The courts recognize the distinction. The FDA has lost three federal court decisions challenging its restrictive labeling policies.
In Pearson v. Shalala (1999), the D.C. Circuit Court of Appeals chastised the agency, stating that it was "skeptical the government could demonstrate with empirical evidence" that health claims made with appropriate disclaimers would "bewilder" consumers, as the FDA claimed. The court drafted labeling language the agency could use to describe the weight of the scientific evidence underlying specific claims.
In response, the FDA in 2003 allowed qualified health claims to appear on food labels so long as manufacturers included a disclaimer that described the reliability of the scientific evidence supporting the association between food and health. The policy established four different levels of evidence, from highly reliable to highly improbable, and graded health claims from A to D. The notion was food makers would invest in developing good evidence linking diet and health, since nobody would want to be forced to disclose their medical claims were sketchy and graded a D.

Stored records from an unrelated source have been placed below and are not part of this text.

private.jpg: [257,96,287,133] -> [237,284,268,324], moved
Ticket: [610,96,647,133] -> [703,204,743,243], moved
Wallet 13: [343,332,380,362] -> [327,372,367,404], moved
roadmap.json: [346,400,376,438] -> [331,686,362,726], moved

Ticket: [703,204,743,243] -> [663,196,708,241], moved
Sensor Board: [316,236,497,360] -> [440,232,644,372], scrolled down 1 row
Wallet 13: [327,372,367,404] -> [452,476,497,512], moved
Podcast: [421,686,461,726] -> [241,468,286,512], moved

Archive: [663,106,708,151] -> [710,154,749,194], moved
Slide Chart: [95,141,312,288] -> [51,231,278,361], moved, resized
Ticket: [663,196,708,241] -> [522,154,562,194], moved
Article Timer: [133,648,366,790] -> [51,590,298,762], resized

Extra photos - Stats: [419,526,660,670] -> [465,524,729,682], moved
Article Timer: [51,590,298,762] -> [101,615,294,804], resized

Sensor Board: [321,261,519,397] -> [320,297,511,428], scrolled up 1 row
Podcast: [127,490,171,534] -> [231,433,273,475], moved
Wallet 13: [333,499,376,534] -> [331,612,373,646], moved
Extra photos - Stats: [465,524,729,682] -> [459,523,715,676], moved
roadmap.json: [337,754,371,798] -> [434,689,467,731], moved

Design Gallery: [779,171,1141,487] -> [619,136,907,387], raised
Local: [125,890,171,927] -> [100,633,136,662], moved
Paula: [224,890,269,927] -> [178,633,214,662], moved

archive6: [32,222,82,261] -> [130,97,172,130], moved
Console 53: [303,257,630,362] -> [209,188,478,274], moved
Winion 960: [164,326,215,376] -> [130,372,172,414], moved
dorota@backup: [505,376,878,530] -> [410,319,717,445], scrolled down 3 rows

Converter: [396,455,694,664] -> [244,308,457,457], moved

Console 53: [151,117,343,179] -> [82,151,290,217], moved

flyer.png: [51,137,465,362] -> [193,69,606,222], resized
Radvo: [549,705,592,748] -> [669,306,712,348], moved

Unfortunately, the FDA has recently dismantled the 2003 policy on its theory that the disclaimers were confusing. The few new health claims it's allowing on labels are typically supported by forward looking, controlled trials.
But these trials are hard to complete when it comes to food, since you can't control diets the same way you can regulate experiments with a new drug. The FDA has essentially reverted to its restrictive policy prior to the Pearson decision. Some food makers are threatening to sue, again.
For the makers of Cheerios, their mistake was boasting that the cereal could help reduce the risk of heart disease "by lowering the 'bad' cholesterol." That language sprung from accepted research showing that diets high in soluble fiber from whole grain oats can indeed reduce the risk of coronary heart disease. Cheerios' crime was making specific reference to cholesterol levels, something that's typically treated by a drug.
The best course would be for the FDA to allow qualified health claims on food products as it did after 2003. The agency also could go a step further and create a new section on labels to highlight evidence linking food to better health. Consumers would pay more notice to products with health benefits, especially foods that help prevent the causes of and consequence from obesity, as much as the junky foods that didn't have any of these advantages.
As Mrs. Obama tackles childhood obesity, she should enlist food makers in her fight, unleashing them to compete on nutritional benefits and useful innovation in dietary health.
Scott Gottlieb, M.D., is a resident fellow at AEI.